Maestro’s of war conducted the philharmonic destruction unprecedented in history. Mechanized warfare

was an overture of the horrors to come from the genocidal gas chambers of Auschwitz to the B.G. (Before

Godzilla) atomic vaporization of Emperor Hirohito’s Hiroshima and Blitkrieg Bomb Bopping of Berlin.

Taking the musical center stage on the homefront back in the USA, the Big Band sound was drowning out

the big bang sound of bombs bursting in air by the rockets red glare. It was swing time as America tried to

keep a smile on Uncle Sam’s face as family and friends awaited word  of loved ones in  battle. Count

Basie was driving the beat while the dervish Dizzy Gillespie was blowing his trumpet triumphantly looking

on. Cab Calloway Zoot Suited with a boogie beat and the Reefer Man. Artie Shaw was giving Benny

Goodman a headache as Ava Gardner gave Artie head. Glenn Miller was in the mood, but soon

disappeared on a flying Chatanooga Choo Choo somewhere over the English Channel in 1944.

Crosby and Sinatra were crooning while girls were swooning, and jitterbugs were jump jivin’ to a jazzed

up jism beat. It all came together with the emergence of Be-Bop, a form of jazz filled with a hypodermic

needle of bop performed by hopped up be-bop hipsters with a riot squad of rhythm and complex chord

progressions.

The undisputed godfathers of bop were the dynamic duo of Charlie Parker and Dizzy Gillespie. These

cats led the parade of hipster be-boppers such as Charlie Mingus, Thelonius Monk and Oscar Peterson.

They bopped the house in the 1940’s.

However, you can’t discuss music of the 1940’s without a rolling paper nod of the sobrero to Gene Krupa.
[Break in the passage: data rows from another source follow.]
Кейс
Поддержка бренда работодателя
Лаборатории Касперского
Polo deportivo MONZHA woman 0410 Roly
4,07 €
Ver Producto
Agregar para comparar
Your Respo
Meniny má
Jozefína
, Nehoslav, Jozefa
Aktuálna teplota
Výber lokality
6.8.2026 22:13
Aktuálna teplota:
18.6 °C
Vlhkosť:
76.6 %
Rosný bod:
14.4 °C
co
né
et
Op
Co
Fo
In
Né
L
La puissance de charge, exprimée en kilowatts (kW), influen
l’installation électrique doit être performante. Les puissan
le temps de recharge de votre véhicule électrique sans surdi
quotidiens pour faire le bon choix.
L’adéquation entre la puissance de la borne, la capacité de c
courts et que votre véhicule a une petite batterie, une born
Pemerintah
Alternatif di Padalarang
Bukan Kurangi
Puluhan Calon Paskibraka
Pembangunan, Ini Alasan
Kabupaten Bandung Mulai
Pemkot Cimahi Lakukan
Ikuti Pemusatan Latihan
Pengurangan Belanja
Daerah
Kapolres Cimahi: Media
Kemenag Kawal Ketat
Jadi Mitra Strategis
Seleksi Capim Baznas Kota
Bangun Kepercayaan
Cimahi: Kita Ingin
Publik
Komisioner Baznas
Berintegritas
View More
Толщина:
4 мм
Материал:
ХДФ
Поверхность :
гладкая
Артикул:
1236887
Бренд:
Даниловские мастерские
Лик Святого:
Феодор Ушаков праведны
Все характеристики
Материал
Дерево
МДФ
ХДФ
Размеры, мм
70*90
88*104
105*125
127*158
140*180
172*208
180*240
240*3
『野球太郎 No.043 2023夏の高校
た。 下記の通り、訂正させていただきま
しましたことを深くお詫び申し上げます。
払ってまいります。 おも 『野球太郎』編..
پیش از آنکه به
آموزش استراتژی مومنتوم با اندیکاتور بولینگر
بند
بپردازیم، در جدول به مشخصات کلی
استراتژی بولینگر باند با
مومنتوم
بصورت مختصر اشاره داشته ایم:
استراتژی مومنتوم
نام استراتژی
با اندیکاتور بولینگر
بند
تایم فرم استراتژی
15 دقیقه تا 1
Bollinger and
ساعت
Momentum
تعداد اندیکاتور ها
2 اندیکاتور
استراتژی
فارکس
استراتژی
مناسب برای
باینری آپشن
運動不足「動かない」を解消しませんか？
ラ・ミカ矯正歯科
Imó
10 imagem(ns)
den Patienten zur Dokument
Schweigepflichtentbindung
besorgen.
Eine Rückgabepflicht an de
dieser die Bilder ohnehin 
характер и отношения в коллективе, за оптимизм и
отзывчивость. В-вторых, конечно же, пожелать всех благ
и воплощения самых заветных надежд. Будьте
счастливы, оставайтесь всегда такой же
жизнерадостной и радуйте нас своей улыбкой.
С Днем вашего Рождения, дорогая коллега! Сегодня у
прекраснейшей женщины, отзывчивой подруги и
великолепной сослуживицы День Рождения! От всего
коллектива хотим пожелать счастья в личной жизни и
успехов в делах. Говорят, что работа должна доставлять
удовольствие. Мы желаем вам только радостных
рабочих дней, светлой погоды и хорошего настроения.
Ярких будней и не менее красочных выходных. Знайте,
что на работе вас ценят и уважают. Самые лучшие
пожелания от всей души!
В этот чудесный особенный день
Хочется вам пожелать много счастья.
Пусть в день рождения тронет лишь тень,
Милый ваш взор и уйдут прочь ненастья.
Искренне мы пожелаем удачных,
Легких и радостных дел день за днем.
Before Ginger Baker…there was Krupa! Although Krupa called it quits and retired in the 1960’s, he then

opened a music school, mainly for drummers,that included students: Peter Criss of Kiss and Jerry Nola

of the New York Dolls.

While the cities burned in the 1940’s, the ghost of Nero fiddled around with new sounds and the hicks

were jivin’ it up with the big band sounds of Bob Wills and the Texas Playboys. Then the guitars got

amplified. Ernest Tubb plugged his in to be heard over the din of honky tonk women and their admirers

getting blasted on beer. The juke box blasted out country music that soon was on a collision course with

be-bop music and jazz creating a rock-a-billy inbreed that in time became the rock and roll of the 1950’s .

As American post war teens in the Nifty Fifties were sucking on the nipple of mama rock and roll, hipsters

and the beat gen were still injecting themselves with massive doses of be-bop narco junkie juice as the

old world of bobbysoxers now gave way to rock and roll and rockabilly hipsters.

That’s a brief history of time in music.